The Haunting of Hill House as an allegory for mental illness: through this more practical lens, Nell’s story is more straightforward, but no less wretched. As the youngest one of the Crains, she has grown up looking up to family members who are as damaged as they are emotionally unavailable. Like Luke, losing her mother so early (a mother who tried to kill her, no less) has affected her. She subsequently loses her husband, feels abandoned and unprotected by her father and siblings, sees her twin brother get ruined by addiction. This, coupled with her own sensitivity and propensity for internalizing her pain, has led her to be lost herself. Here, the Bent-Neck Lady she’s been pursued by all her life could be a metaphor for suicidal ideation, for the fixation on death Nell has grappled with all her life, for anxiety and obsession about her own demise. Although she dies in the very beginning of the series, what the others subsequently say about her, and what little we grasp from flashbacks reveals an aimless and confused young woman, struggling with her own identity. She is literally terrorized by her own mind and the disasters it spells out for her. If this story is one of ghosts leading lost people back to their childhood home, it is a preventable, senseless tragedy. But in this case, Nell’s death is exactly what it looks like: a suicide.

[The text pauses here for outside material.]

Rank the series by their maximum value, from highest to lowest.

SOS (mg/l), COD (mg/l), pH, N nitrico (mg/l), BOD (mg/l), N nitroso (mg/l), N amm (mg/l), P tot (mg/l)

Mental illness and horror are an old pair. They have gone hand-in-hand as long as people have tended to sensationalize suffering, and as long as people have attempted to rationalize the unexplainable. I have written at length about the damaging correlation therein, but when it is thoughtfully done, pairing horror and mental illness can be way for audiences to not only appreciate horror in a much more palpable way, but also for them to gain better insight into the emotional struggles some people deal with everyday.
It is a testament to The Haunting of Hill House’s richness and depth that the story could be interpreted in many ways, but that the chilling misfortune at its core does not lessen either way. The Crains are either the unluckiest family to have come across ghosts, or a family too damaged to cope with its many emotional implosions — or both: either way, theirs is a tragedy to behold.